Lion Capital is actually the owner of AllSaints, having acquired it in 2011, records show. Now, Lion affiliate Lion/Heaven UK II Ltd. is set to inject more money into the brand. The amount of new investment from Lion Capital will either be 15 million pounds or, in the likely event that it acquires John Varvaots out of bankruptcy, it will transfer those assets to AllSaints. Lion Capital claims the Varvatos assets have equity value of $100 million.

But AllSaints is facing heavy debts. It received in 2017 a 60 million pound loan from Bank of America London, 48 million pounds of which is outstanding. Other liabilities include its unsecured creditor claims, including those of landlords, of 95.9 million pounds and claims of connected creditors (employees, manufacturers) of 34.7 million pounds. Overall assets are valued at 54.4 million pounds.

According to a court statement from lawyer Richard Dixon Fleming, who has been appointed to oversee the CVA, the company’s main assets are “inventory in its stores.”

The brand has 129 retail outposts in total, 35 of which are in the U.S., with another six in Canada. Those numbers are already down significantly from AllSaints previous operation of around 250 retail stores. The brand only expanded to the U.S. in 2009 and Asia in 2014. It was founded in 1994.

The main point of the insolvency proceeding appears to be in order to force landlords in the U.S. and U.K. into a sales-based rent model, wherein AllSaints will only pay rent based on a percentage of its monthly net sales. There has been talk among other brands with landlords of a desire for sales-based rent as nearly all retailers and brands stopped paying rent amid the coronavirus shutdown and none expect a return to normal sales levels this year.

When AllSaints filed its CVA last week, chief executive officer Peter Wood said he remains “confident in the long-term prospects for our brand.”

AllSaints has three tiers of landlords, which it wants to pay a percentage basis, either 20 percent, 16 percent or 10 percent, depending on the area, type of property and duration of the current lease. For those landlords that don’t agree to the new structure, those AllSaints stores will simply remain closed. There is extensive explanation regarding the process for lease termination in the brand’s CVA filings, and either AllSaints or a landlord can decide to terminate a lease, but no specified expectation of how many stores are thought likely to close outright.

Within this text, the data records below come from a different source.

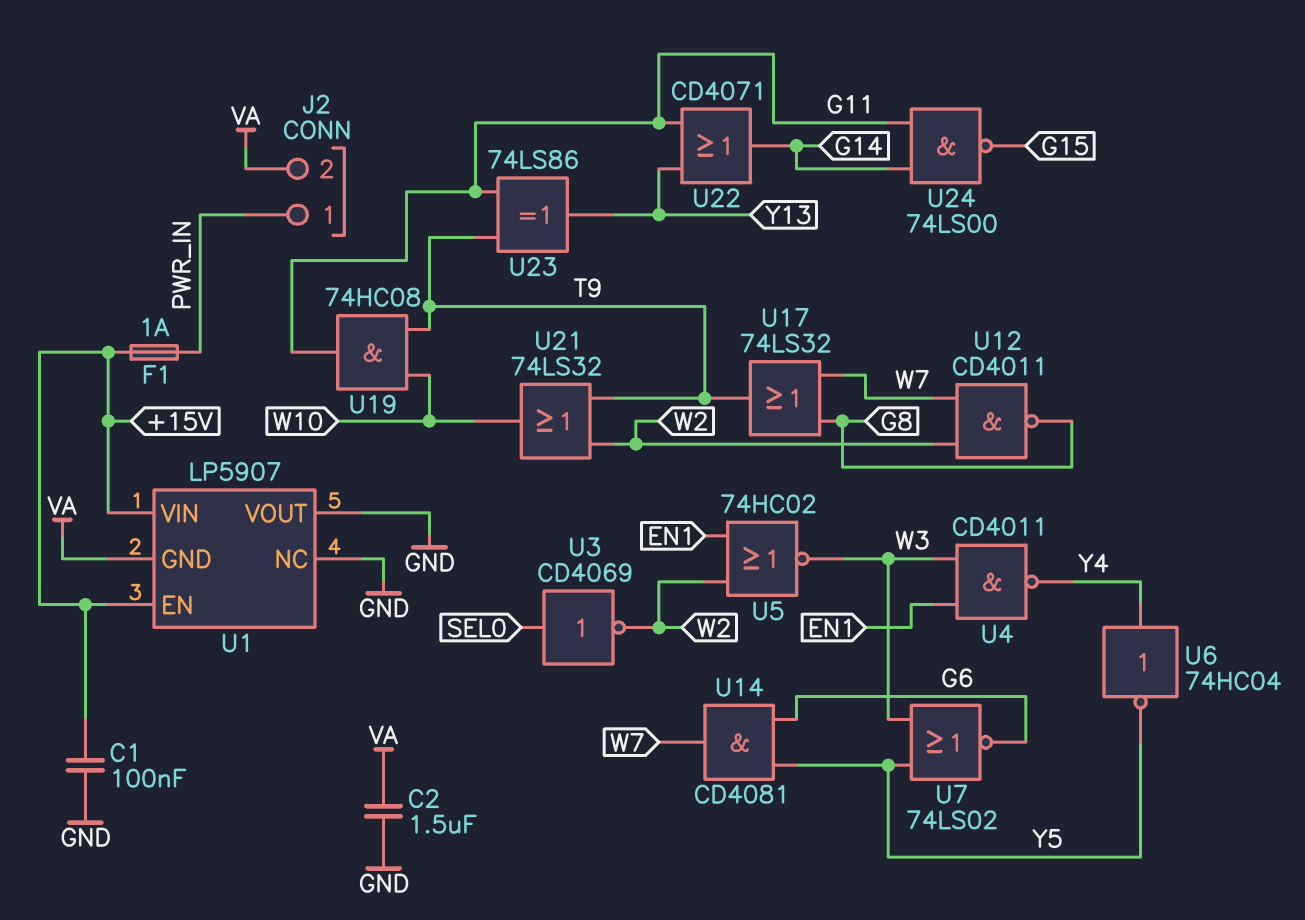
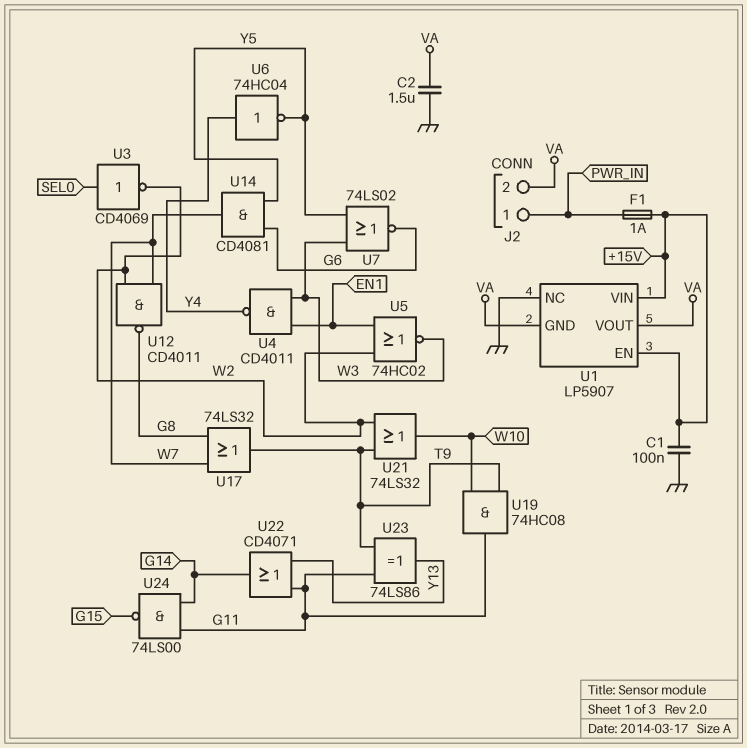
U1 pin VOUT: GND -> VA

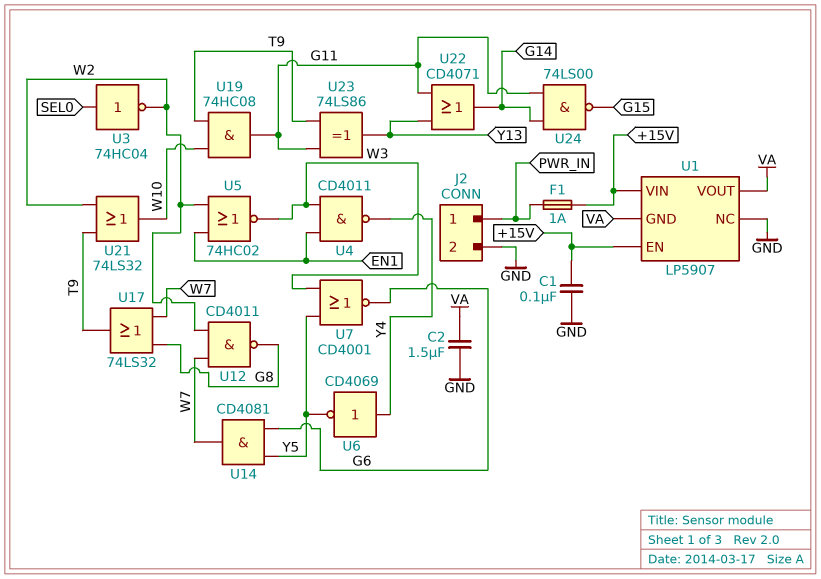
J2 pin 2: VA -> GND
U3: NOT CD4069 (in SEL0, out W2) -> NOT 74HC04 (in SEL0, out W2)
U6: NOT 74HC04 (in Y4, out Y5) -> NOT CD4069 (in Y4, out Y5)
U7: NOR 74LS02 (in W3, in Y5, out G6) -> NOR CD4001 (in W3, in Y5, out G6)

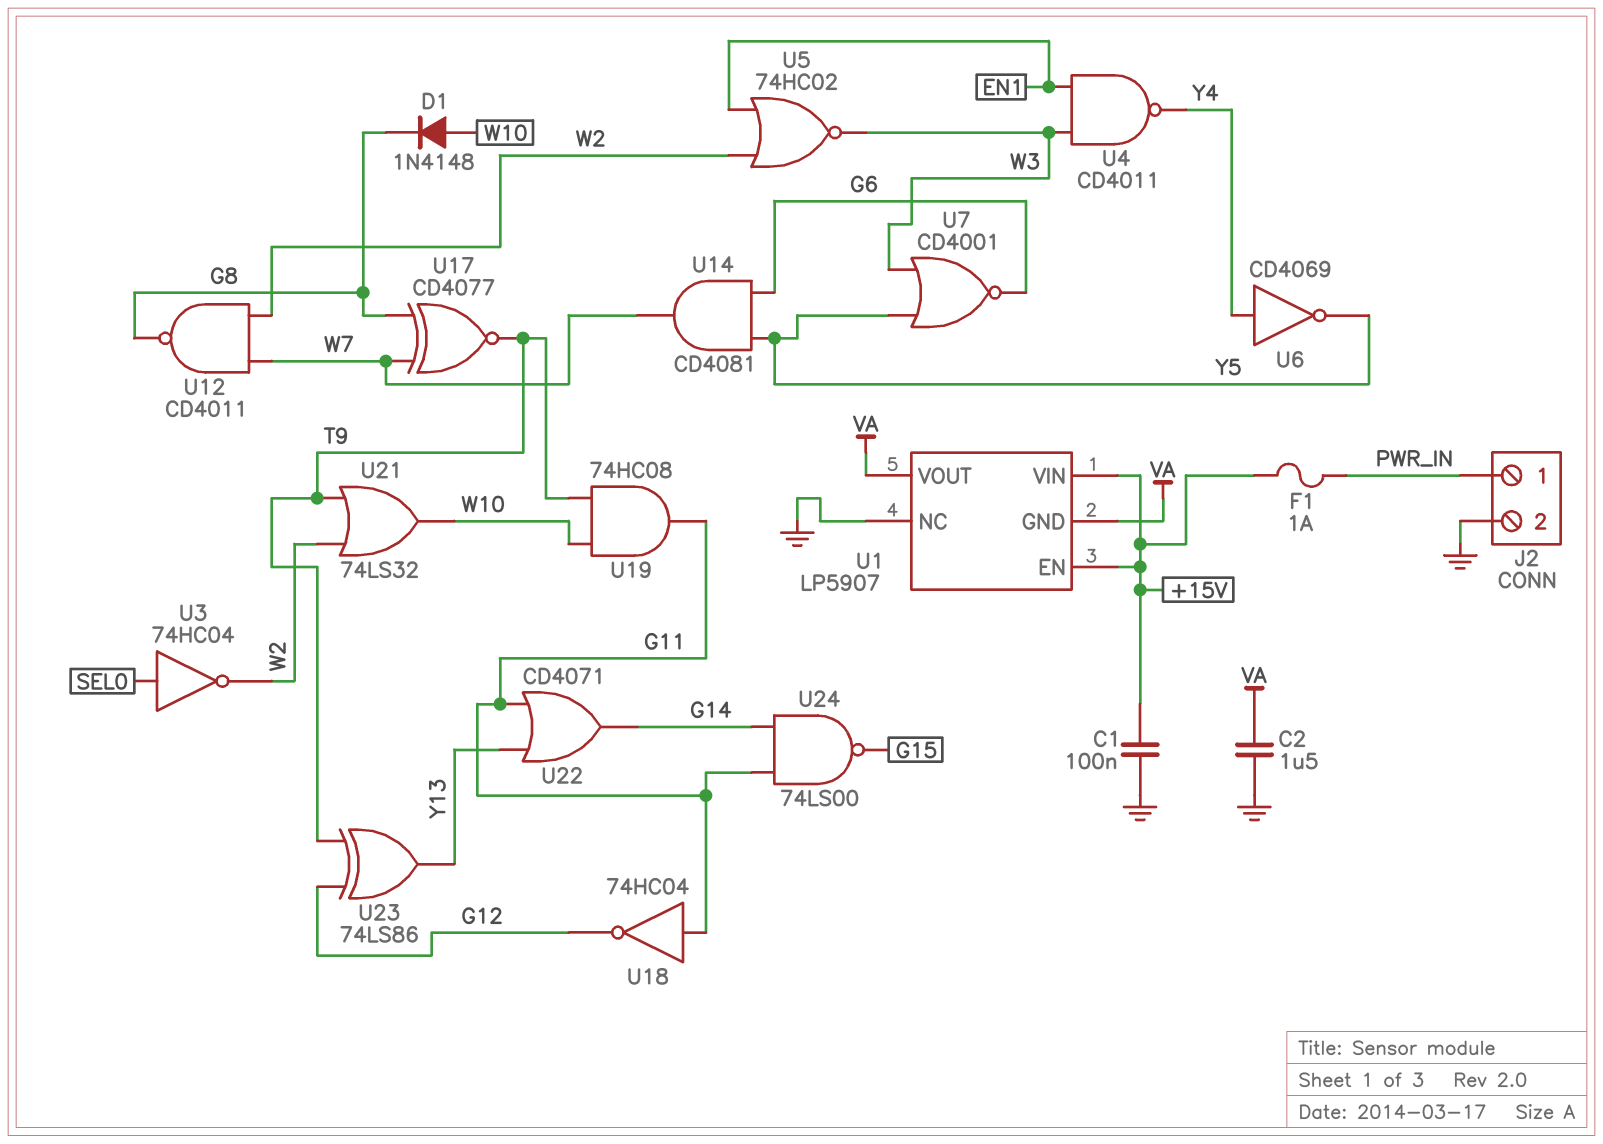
D1: none -> diode 1N4148 (A W10, K G8)
U17: OR 74LS32 (in G8, in W7, out T9) -> XNOR CD4077 (in G8, in W7, out T9)
U18: none -> NOT 74HC04 (in G11, out G12)
U23: XOR 74LS86 (in G11, in T9, out Y13) -> XOR 74LS86 (in G12, in T9, out Y13)

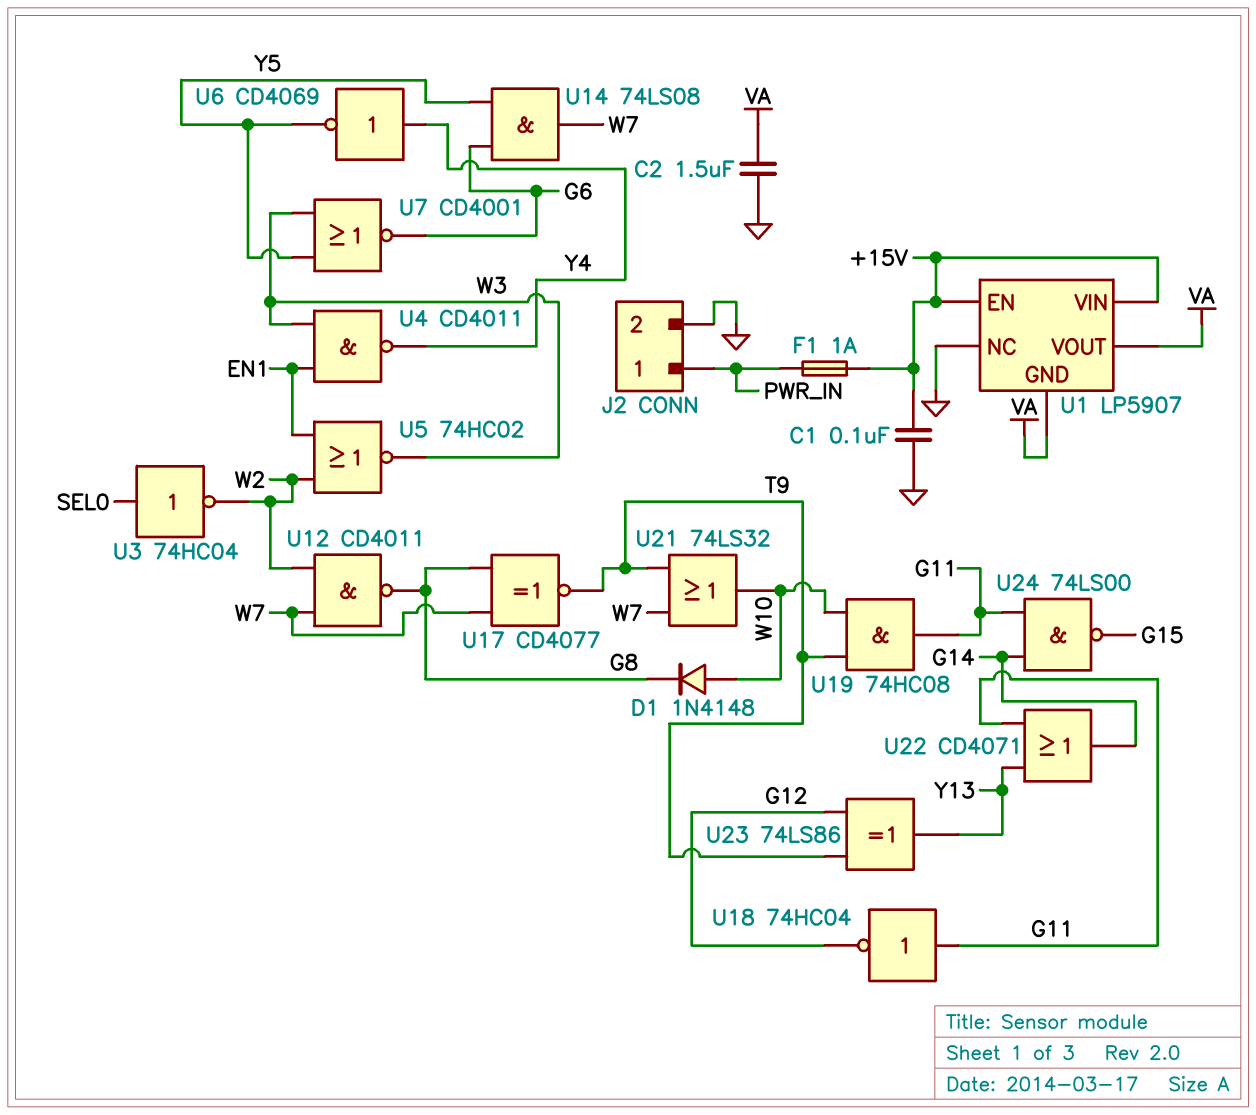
U14: AND CD4081 (in G6, in Y5, out W7) -> AND 74LS08 (in G6, in Y5, out W7)
U21: OR 74LS32 (in T9, in W2, out W10) -> OR 74LS32 (in T9, in W7, out W10)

AllSaints is also undergoing cost-cutting measures, mainly in the form of rent avoidance, but also in the furloughing of nearly all of its workforce totaling 670 people. The brand furloughed 80 percent of its workers in the U.K. and 75 percent in the U.S., while senior executives have taken an unspecified pay cut, accounting for total monthly cost savings of more than 4.1 million pounds. Still, it owes an estimated 731,486 pounds to workers in unpaid wages, with average claims of roughly 1,100 pounds.

The company did not say if or when it intends to bring workers back.